Nick Szabo is the creator of smart contract technology. He did this in 1996 -1997.
He offered to use computer algorithms with user interfaces to close deals in the area of the electronic commerce. According to the author’s idea, the description of the contract terms had to be made with the use of mathematical tools and programming languages. The idea of Nick Szabo about smart contracts was put into practice for the first time by Vitalik Buterin in his Ethereum Project (2013).

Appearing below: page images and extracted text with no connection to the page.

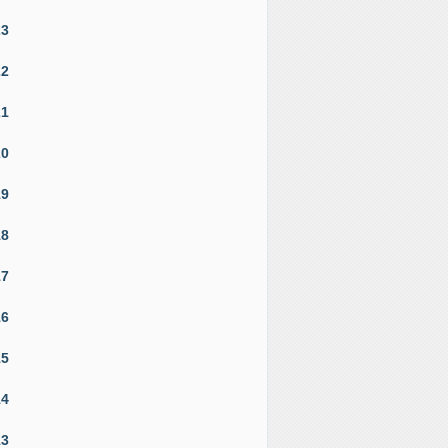
23
22
21
20
19
18
17
16
15
14
13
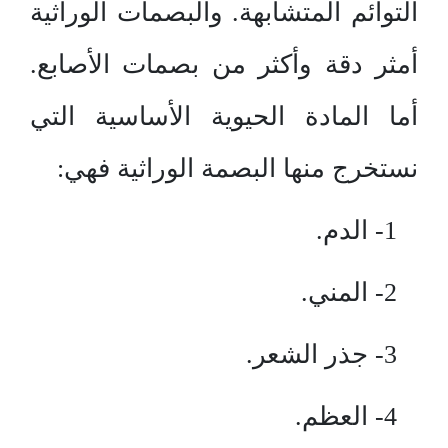
التوائم المتشابهة. والبصمات الوراثية
أمثر دقة وأكثر من بصمات الأصابع.
أما المادة الحيوية الأساسية التي
نستخرج منها البصمة الوراثية فهي:
1- الدم.
2- المني.
3- جذر الشعر.
4- العظم.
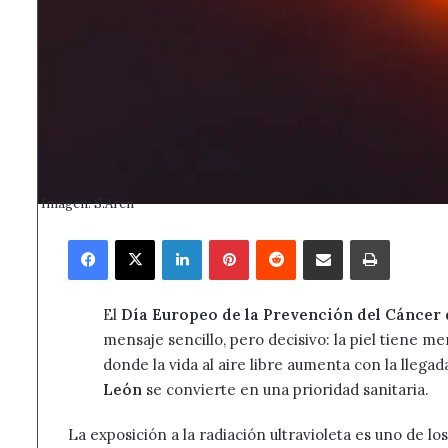
Imagen: S.Arén
Facebook
X
LinkedIn
Pinterest
Reddit
Compartir por correo electrónico
Imprimir
El
Día Europeo de la Prevención del Cáncer 
mensaje sencillo, pero decisivo: la piel tiene m
donde la vida al aire libre aumenta con la llega
León
se convierte en una prioridad sanitaria.
La exposición a la radiación ultravioleta es uno de lo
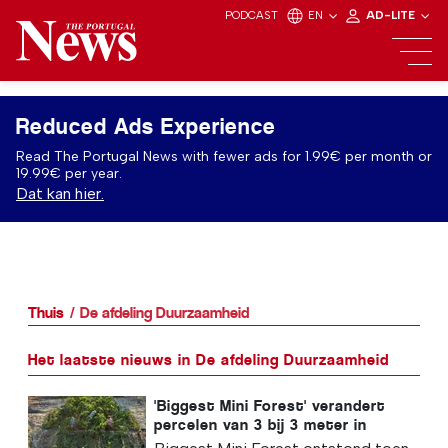
PODCAST
EN
AD-LITE
Reduced Ads Experience
Read The Portugal News with fewer ads for 1.99€ per month or
19.99€ per year.
Dat kan hier.
Thuis
De afdeling Duurzaamheid
Het laatste nieuws in De afdeling Duurzaamheid
'Biggest Mini Forest' verandert
percelen van 3 bij 3 meter in
voedselbossen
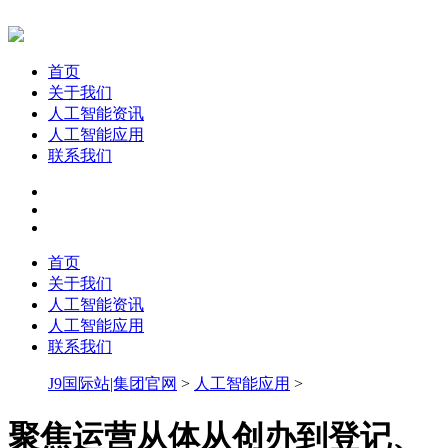
首页
关于我们
人工智能资讯
人工智能应用
联系我们
首页
关于我们
人工智能资讯
人工智能应用
联系我们
J9国际站|集团官网
>
人工智能应用
>
聚焦运营从体从创办到登记、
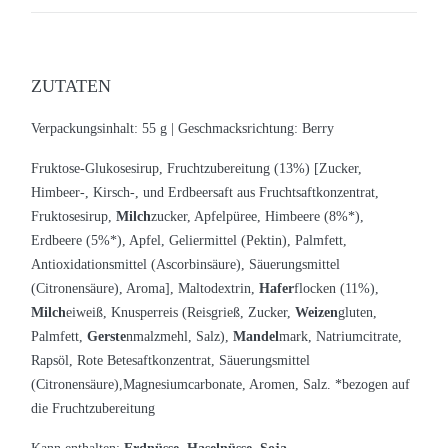
ZUTATEN
Verpackungsinhalt: 55 g |
Geschmacksrichtung: Berry
Fruktose-Glukosesirup, Fruchtzubereitung (13%) [Zucker,
Himbeer-, Kirsch-, und Erdbeersaft aus Fruchtsaftkonzentrat,
Fruktosesirup,
Milch
zucker, Apfelpüree, Himbeere (8%*),
Erdbeere (5%*), Apfel, Geliermittel (Pektin), Palmfett,
Antioxidationsmittel (Ascorbinsäure), Säuerungsmittel
(Citronensäure), Aroma], Maltodextrin,
Hafer
flocken (11%),
Milch
eiweiß, Knusperreis (Reisgrieß, Zucker,
Weizen
gluten,
Palmfett,
Gerste
nmalzmehl, Salz),
Mandel
mark, Natriumcitrate,
Rapsöl, Rote Betesaftkonzentrat, Säuerungsmittel
(Citronensäure),Magnesiumcarbonate, Aromen, Salz. *bezogen auf
die Fruchtzubereitung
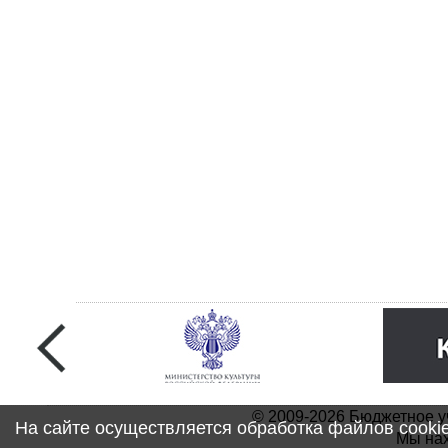
© 2009-2026 Бюджетное у
На сайте осуществляется обработка файлов cooki
Мы нах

Smart contracts in blockchain
The realization of Szabo’s idea became possible with the appearance of the blockchain technology, which ensures the reliability and protection of a smart contract due to its characteristics:
- Decentralized system type: None of the contract parties may change the text of the document, since a copy of the agreement is kept in the register, distributed between numerous network nodes.
- Open databases: The contract terms are available for all blockchain participants – the audit of the contract execution becomes easier.
- Formalization of the contract terms: The check and execution of the contract terms is made with a program code (if-this-then-that (IFTTT)), which is why the possibility of a wrong contract execution is excluded.
- Atomic operations: A contact will be either implemented successfully or not implemented at all.
- Turing completeness: The blockchain presented in Ethereum, has a built-in Turing-full programming language, thanks to which the users will be able to create any contracts by themselves.
Security and sensibilities
Smart contracts in Ethereum are vulnerable to hacker attacks for a number of reasons.
1. Errors in the use of Solidity (the Ethereum programming language)
- Semantics: smart contracts are written in Solidity, which is similar to Java. However, the bytecode of the EVM does not support work with functions, so the contracts are compiled before being sent to the blockchain. One typing error in the contract code may lead to the implementation of the fallback function.
- Incorrect order of exceptions: For the implementation of a smart contract, an interruption of the work of its method – an exception may be needed. If an exception appears during the running of the call command, then the execution of contracts will continue until the gas is over.
- Reenterability: The same program instructions may be entered for several times, for example, through the fallback function, which will lead to a cycle in the calling of the call method and expending the whole gas
2. Errors in the work of the Ethereum virtual machine
- Invariability of contracts: A contract published on the blockchain cannot be changed. If a contract contains a bug, it’s impossible to correct, the contract execution only can be stopped.
- Ether losses during the transfer: To send ether, you need to give the address of the receiving party, which presents a sequence of 160 bits. If the given address is not bound to a user or a contract, the sent ether will be lost forever.
3. Blockchain errors
- State of a contract: A part of a smart contract that came into a short sub circuit won’t be executed. Accordingly, the contract status won’t be determined uniquely temporarily. One of the contract parties may consider that the contract has been executed although it didn’t happen.
- Temporary restrictions: To determine the state of a contract, some time is needed (see the previous paragraph), which makes it vulnerable to attacks.